Taylor Swift freebies: Sadiq Khan and City Hall aides were gifted 22 tickets to Wembley Stadium shows

Taylor Swift: 22 free tickets were accepted by Sadiq Khan’s City Hall (PA Wire)
Taylor Swift: 22 free tickets were accepted by Sadiq Khan’s City Hall (PA Wire)

The controversy over the free Taylor Swift tickets gifted to Sadiq Khan and his aides has taken a new twist.

A total of 22 tickets to the pop superstar’s shows at Wembley Stadium this summer were received by City Hall staff, The Standard can reveal. This is almost twice as many as have been publicly declared by the mayor and his team.

A spokesman for the Greater London Authority told The Standard on Monday: “We are aware of 22 tickets that have been gifted.

“Nineteen have been declared. The three that have not been declared were given to staff members who have left.”

Neil Garratt, leader of the City Hall Conservatives, said: "The news that now 22 tickets to Taylor Swift gigs were gifted to GLA staff raises significant questions that the public will want answers for.

“For starters, who was generous enough to provide all of these tickets, and what motive might they have for giving them?

“The Mayor's office needs to act swiftly to dispel any notions of a conflict of interest and come clean on what happened in June and August if we are to begin to move past this freebie fix."

The 19 tickets that have been declared to the City Hall monitoring officer – the official who acts as an impartial watchdog over gifts and hospitality – include 12 received by the mayor and his aides, all of whom are on six-figure salaries.

Sadiq Khan: says he will continue to ‘bang the drum for London’ (Daniel Hambury/Stella Pictures Ltd)
Sadiq Khan: says he will continue to ‘bang the drum for London’ (Daniel Hambury/Stella Pictures Ltd)

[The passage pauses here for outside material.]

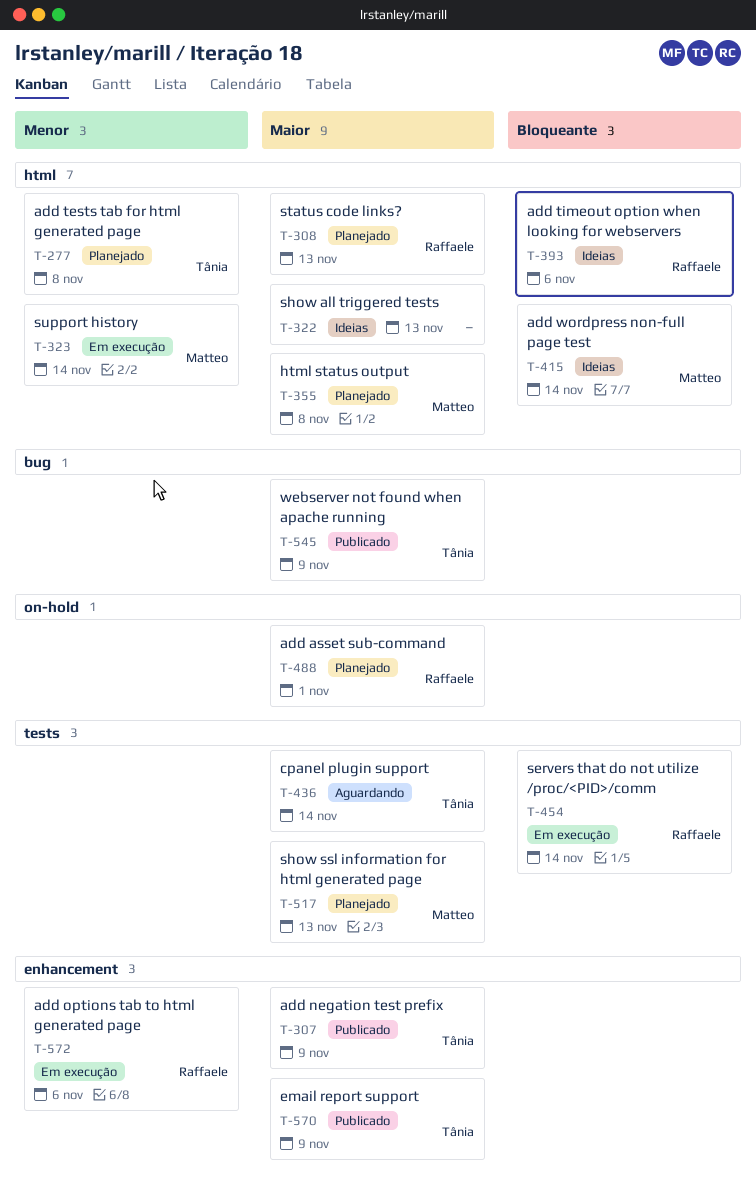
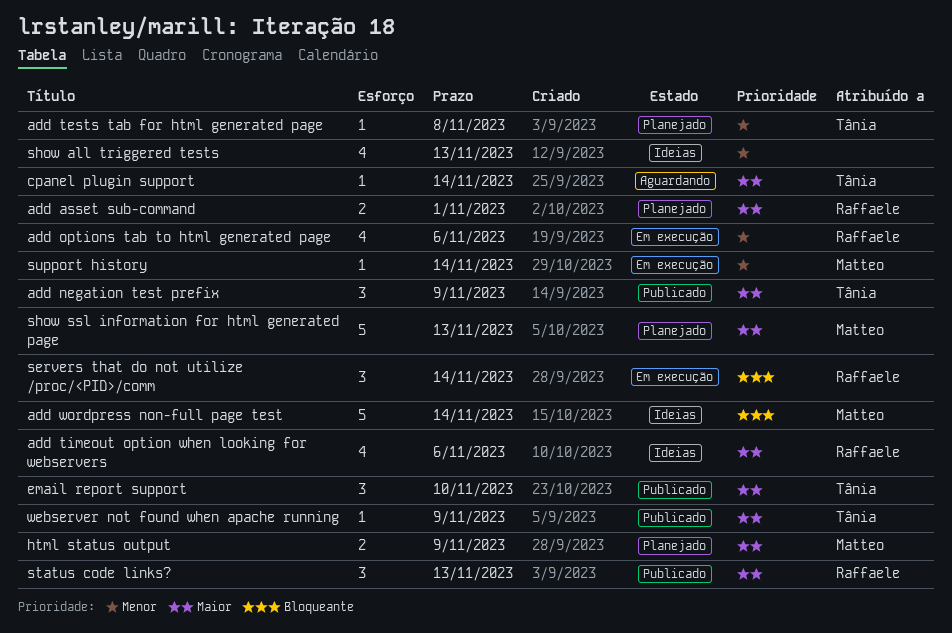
add timeout option when looking for webservers, priority: Bloqueante -> Maior
email report support, due: Nov 9 -> Nov 10
html status output, due: Nov 8 -> Nov 9
show all triggered tests, priority: Maior -> Menor
status code links?, status: Planejado -> Publicado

The 12 tickets included six received by Mr Khan, two by Justine Simons, the deputy mayor for culture, two by Ali Picton, the mayoral director of operations, one by Sarah Brown, the mayor’s director of communications, and one by Elliot Treharne, the assistant director of transport.

But the recipients of seven tickets - thought to me more junior staff - have not had to publicly declare that they were gifted arguably the most sought-after tickets of the year to Taylor Swift’s sell-out Eras tour.

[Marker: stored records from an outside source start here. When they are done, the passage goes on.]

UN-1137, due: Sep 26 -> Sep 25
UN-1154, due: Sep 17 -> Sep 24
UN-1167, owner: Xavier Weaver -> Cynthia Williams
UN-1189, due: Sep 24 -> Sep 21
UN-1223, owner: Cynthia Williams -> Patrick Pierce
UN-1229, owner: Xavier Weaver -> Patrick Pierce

Instead, their declarations to the monitoring officer, which should have been approved by their line manager, according to the GLA’s code of conduct, remain confidential.

The GLA spokesman said: “The other tickets were for members of staff who are not senior enough to have to list them publicly. However, they have been declared internally.”

City Hall admitted last Friday that the six VIP tickets, each valued at £500, used by Mr Khan and his family for the August 15 concert were worth almost three times more than the mayor had previously declared on the GLA’s gifts register.

This came after BBC London revealed that Mr Khan had declared the tickets 10 days late, understated their value and provided incorrect information about who had provided the gift.

City Hall blamed this on human error by a member of staff and said the register had been amended to include the correct information.

It is not known why Mr Khan’s declaration was made late, nor which family members attended alongside him.

Mr Khan has previously declared himself a “Proud Swiftie”.

A total of 11 people, including the mayor, are believed to have been in the VIP box on August 15. The tickets were donated by LS Events, an events contractor that has worked on events linked to City Hall, such as football “fan zones”.

City Hall had previously admitted in a freedom of information response in July that “four members of staff attended a performance on Sunday 23 June”.

Only Ms Picton has publicly declared her attendance at this gig. She said the £194 ticket, from the Football Association, was part of “stakeholder engagement” that was “offered as a thank you for successful Champions League Final delivery”.

She also received a £500 ticket for the August 15 gig attended by the mayor. She “attended as a guest of LS Events”.

Mr Treharne said in his entry in the gifts register that he accepted a £500 ticket from LS Events because he was “supporting the GLA events team with their stakeholder engagement”.

Ms Brown’s £300 ticket, for the June 21 concert, was from News UK.

Mr Khan has said that he will not stop seeking to “bang the drum for London” by attending cultural events, and would aim to follow a policy of “over-declaring” gifts received in his role as mayor.

Last month he side-stepped questions about whether he would follow Prime Minister Sir Keir Starmer, who was also gifted Taylor Swift tickets, in repaying the value of the tickets.